By his account, it was money, plain and simple, that ended his studies. He recalled hawking sachet water to keep himself going before the cost of remaining enrolled finally overwhelmed him. There was, he said, no one to carry the burden on his behalf.
“I no see anybody to sponsor me again. The school fees is high. I go still finish school as I dey like this,” he added.
Portable said he had gained admission into Kwara State Polytechnic through the institution’s indigene quota and was studying Business Administration before walking away from the programme. Of all the setbacks he has spoken about over the years, he described that exit as the one that stings the most.
“Na Kwara Poly pain me pass. I be student. Na indigene this thing I use enter. I studied Business Administration,” he said.
It is a claim worth treating with some care. Widely published accounts of the singer’s life place his roots in Abeokuta, Ogun State, where he was born on 12 March 1994 and raised, which sits awkwardly beside a reference to entering a Kwara institution on an indigene quota.

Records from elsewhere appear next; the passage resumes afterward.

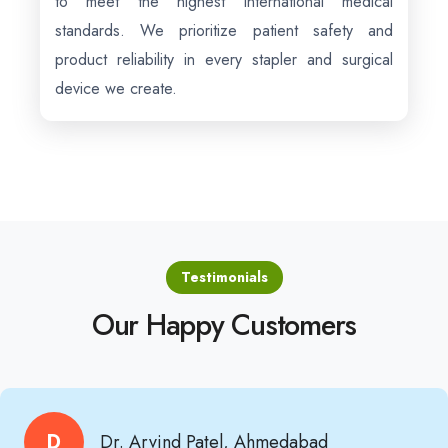
to meet the highest international medical
standards. We prioritize patient safety and
product reliability in every stapler and surgical
device we create.
Testimonials
Our Happy Customers
D
Dr. Arvind Patel, Ahmedabad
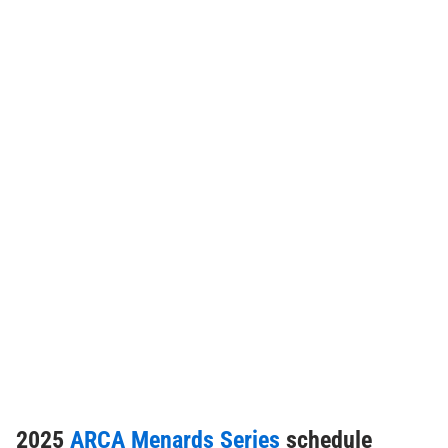
2025
ARCA Menards Series
schedule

PUNCH Online, which first reported the podcast remarks, noted that it could not independently verify the artiste’s admission status as stated. That caveat is a fair one, and nothing in the public record settles the question either way.

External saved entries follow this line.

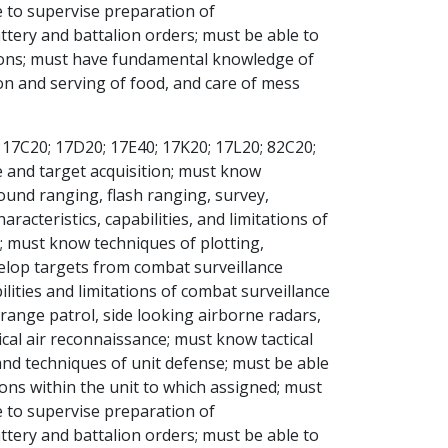
 to supervise preparation of
tery and battalion orders; must be able to
tions; must have fundamental knowledge of
on and serving of food, and care of mess
 17C20; 17D20; 17E40; 17K20; 17L20; 82C20;
e and target acquisition; must know
und ranging, flash ranging, survey,
cteristics, capabilities, and limitations of
; must know techniques of plotting,
velop targets from combat surveillance
ities and limitations of combat surveillance
 range patrol, side looking airborne radars,
cal air reconnaissance; must know tactical
and techniques of unit defense; must be able
ions within the unit to which assigned; must
 to supervise preparation of
tery and battalion orders; must be able to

What is not in dispute is how far Portable has travelled without a certificate to his name. He reflected on being written off early in life, the child least expected to amount to much, only to become the one now standing in the gap for his household.
“Person wey dem dey call olodo for my family na me still dey feed my papa now,” he said, adding that his sisters were also working to fend for themselves.
For all his bravado, the message he pressed was surprisingly measured. Portable urged young people not to walk away from education, even as he argued that a degree is not the only road to a good life. Success, in his telling, can arrive first and the paperwork can follow.
“It is not a must you finish school before you get am. You fit go get am from outside and come back finish school. I go still finish school as I dey like this,” he said.
The remarks fit a familiar pattern for a man whose career has been built as much on candour and controversy as on music. Since Zazu Zeh detonated across Nigerian streets in December 2021, propelled by Olamide and dancer Poco Lee, Portable has rarely been out of the news, whether for the founding of his Zeh Nation label, his running feuds, brushes with the police, or his recent celebrity boxing loss to Carter Efe in Lagos in May. A return to the lecture hall, if it happens, would be one of his gentler headlines.